Basenji Breed History
Although many attempts were made to bring this breed to England, it wasn’t until the 1930’s that the transfer was successful. These first few dogs, along with additional dogs brought from the Congo and Sudan, were the basis of the breed, whose name means “bush thing.” In 1941, with the dog’s growing popularity, basenjis were brought to America as both a pet and a show dog. In 1956, the movie Good-bye, My Lady brought attention to the breed, specifically its ability to “yodel” rather than bark. In the 1980s, more basenjis were imported from Africa in order to widen the breed’s gene pool. This was an attempt to reduce hereditary health problems, but it also introduced the now-recognized brindle colorings. The basenji also became recognized as a sighthound and began competing in lure-coursing trials.
Basenji Breed Appearance
The basenji has a slight build, and with its high legs appearing longer than its torso.

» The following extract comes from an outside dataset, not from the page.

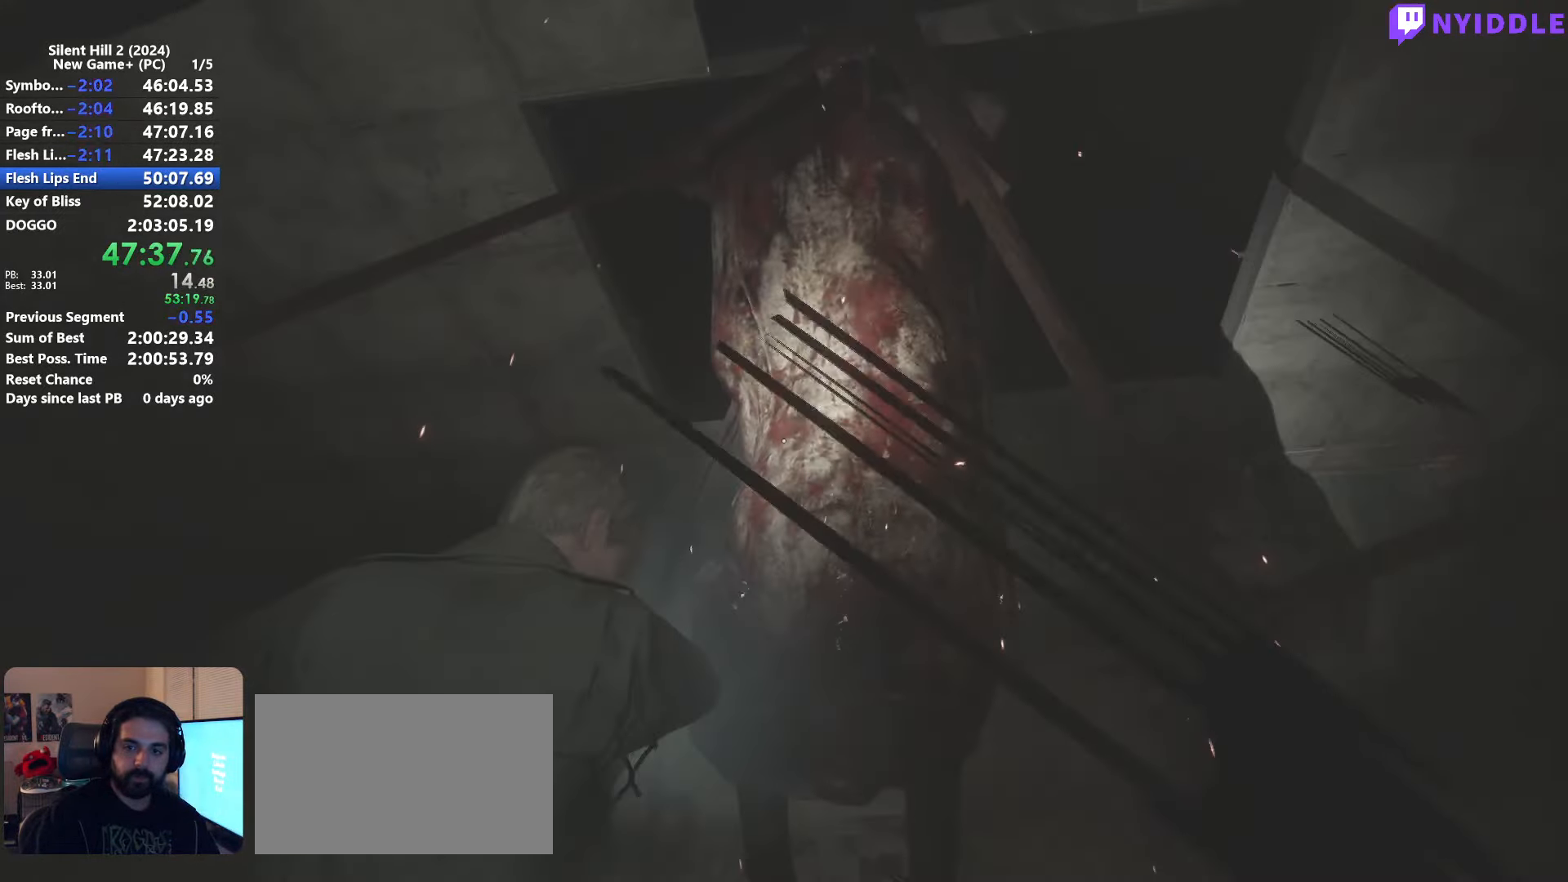
{"keys": [], "mouse": [], "events": [[134, "mouse_left", "up"], [234, "mouse_left", "down"], [267, "mouse_left", "up"], [417, "mouse_left", "down"], [467, "mouse_left", "up"]]}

It’s build makes for a swift gait with a double-suspension gallop. Its head is wrinkled and proudly carried. Its ears are located on the top of its head, which is helpful in hunting. Its short, wiry coat can be copper or chestnut red, black, tan, brindle (black stripes on a background of chestnut red). It has a white-tip tail, white underbelly, and white feet.
Basenji Breed Temperament
The basenji breed is catlike in that it is inquisitive, stubborn, and intelligent. They even clean their coats like cats do. This affectionate dog breed loves to chase and trail, a result of their hunting heritage. Known as a barkless breed, these dogs are not mute, but rather yodel, howl, and even shriek. Basenjis are odorless dogs that are light shedders, making them perfect companions for those with allergies.
Basenji Breed Maintenance
The basenji requires regular exercise – both mentally and physically – or it becomes bored, which may result in destructive behavior. An evening walk following by a high activity game, such as fetch, would suit this dog well. These dogs prefer living with two or three other basenjis and will not fight with its own kind. An occasional combing is recommended to remove loose hair from the coat.